__Text excerpt__.
__________________________________________________
After Silas admits that he backed off after learning that Casey was dating Oscar, she tells him that she and Oscar have broken up and the two begin a relationship.

== Principal characters ==

- Casey Peabody, the 31-year-old protagonist who is an aspiring writer and works as a waitress at the Iris
- Oscar, a 45-year-old writer with two children whose wife passed away some years ago, and is one of Casey's romantic interests
- Silas, an aspiring writer and high school teacher who is another one of Casey's romantic interests
- Luke, an ex-boyfriend of Casey's that left her very upset
- Muriel, Casey's friend who is also a novelist
- Harry, Casey's friend who also works as a waiter at the Iris

== Reception ==
Maureen Corrigan of NPR called Writers & Lovers "a funny and compassionate novel about the cost of sticking with the same dream for what may be too long". In The Washington Post, Ron Charles called it "an absolute delight, the kind of happiness that sometimes slingshots out of despair with such force you can't help but cheer, amazed".
__________________________________________________
__Assigned task 1__. Copy the Writers & Lovers excerpt in full, word for word.
__Assigned task 2__. Write out everything in the records from the line containing "প্রকাশ : মঙ্গলবার, ১০ ডিসেম্বর ২০২৪, ১৪:৪৫" down to the line containing "উপস্থাপক : মাহবুব মুকুল", including both of those lines.

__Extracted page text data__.
__________________________________________________
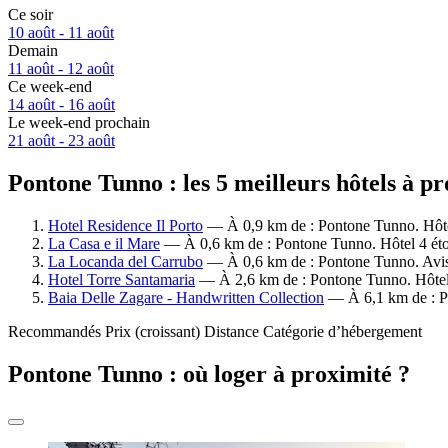
Ce soir
10 août - 11 août
Demain
11 août - 12 août
Ce week-end
14 août - 16 août
Le week-end prochain
21 août - 23 août
Pontone Tunno : les 5 meilleurs hôtels à p
Hotel Residence Il Porto
— À 0,9 km de : Pontone Tunno. Hôtel
La Casa e il Mare
— À 0,6 km de : Pontone Tunno. Hôtel 4 étoi
La Locanda del Carrubo
— À 0,6 km de : Pontone Tunno. Avis
Hotel Torre Santamaria
— À 2,6 km de : Pontone Tunno. Hôtel 4
Baia Delle Zagare - Handwritten Collection
— À 6,1 km de : Po
Recommandés
Prix (croissant)
Distance
Catégorie d’hébergement
Pontone Tunno : où loger à proximité ?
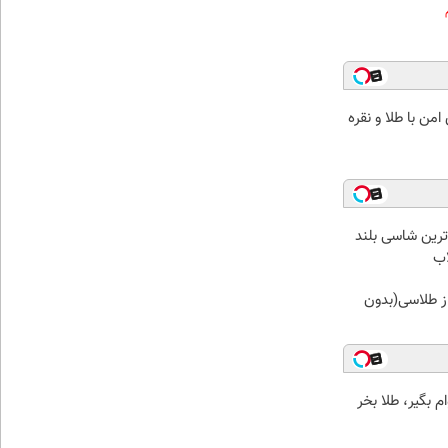
من با طلا و نقره
IM L لوکس ترین شاسی بلند
اب
از طلاسی(بدون
 بگیر، طلا بخر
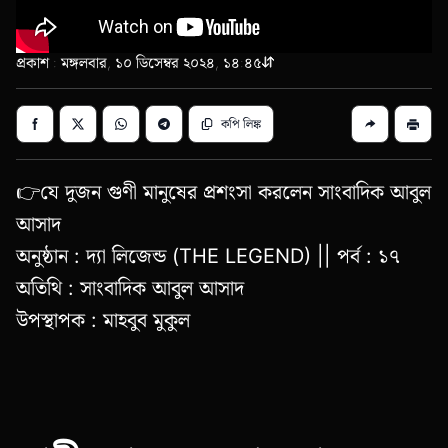
প্রকাশ : মঙ্গলবার, ১০ ডিসেম্বর ২০২৪, ১৪:৪৫
কপি লিঙ্ক
👉যে দুজন গুণী মানুষের প্রশংসা করলেন সাংবাদিক আবুল
আসাদ
অনুষ্ঠান : দ্যা লিজেন্ড (THE LEGEND) || পর্ব : ১৭
অতিথি : সাংবাদিক আবুল আসাদ
উপস্থাপক : মাহবুব মুকুল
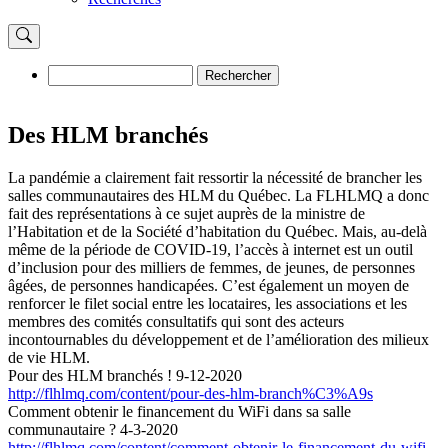
Rechercher
Rechercher
Des HLM branchés
La pandémie a clairement fait ressortir la nécessité de brancher les
salles communautaires des HLM du Québec. La FLHLMQ a donc
fait des représentations à ce sujet auprès de la ministre de
l’Habitation et de la Société d’habitation du Québec. Mais, au-delà
même de la période de COVID-19, l’accès à internet est un outil
d’inclusion pour des milliers de femmes, de jeunes, de personnes
âgées, de personnes handicapées. C’est également un moyen de
renforcer le filet social entre les locataires, les associations et les
membres des comités consultatifs qui sont des acteurs
incontournables du développement et de l’amélioration des milieux
de vie HLM.
Pour des HLM branchés ! 9-12-2020
http://flhlmq.com/content/pour-des-hlm-branch%C3%A9s
Comment obtenir le financement du WiFi dans sa salle
communautaire ? 4-3-2020
http://flhlmq.com/content/comment-obtenir-le-financement-du-wifi-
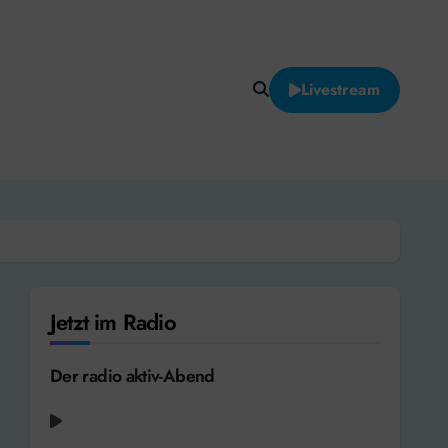
Livestream
Jetzt im Radio
Der radio aktiv-Abend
__________________________________________________
__Response box 1__.
After Silas admits that he backed off after learning that Casey was dating Oscar, she tells him that she and Oscar have broken up and the two begin a relationship.

== Principal characters ==

- Casey Peabody, the 31-year-old protagonist who is an aspiring writer and works as a waitress at the Iris
- Oscar, a 45-year-old writer with two children whose wife passed away some years ago, and is one of Casey's romantic interests
- Silas, an aspiring writer and high school teacher who is another one of Casey's romantic interests
- Luke, an ex-boyfriend of Casey's that left her very upset
- Muriel, Casey's friend who is also a novelist
- Harry, Casey's friend who also works as a waiter at the Iris

== Reception ==
Maureen Corrigan of NPR called Writers & Lovers "a funny and compassionate novel about the cost of sticking with the same dream for what may be too long". In The Washington Post, Ron Charles called it "an absolute delight, the kind of happiness that sometimes slingshots out of despair with such force you can't help but cheer, amazed".

__Response box 2__.
প্রকাশ : মঙ্গলবার, ১০ ডিসেম্বর ২০২৪, ১৪:৪৫
কপি লিঙ্ক
👉যে দুজন গুণী মানুষের প্রশংসা করলেন সাংবাদিক আবুল
আসাদ
অনুষ্ঠান : দ্যা লিজেন্ড (THE LEGEND) || পর্ব : ১৭
অতিথি : সাংবাদিক আবুল আসাদ
উপস্থাপক : মাহবুব মুকুল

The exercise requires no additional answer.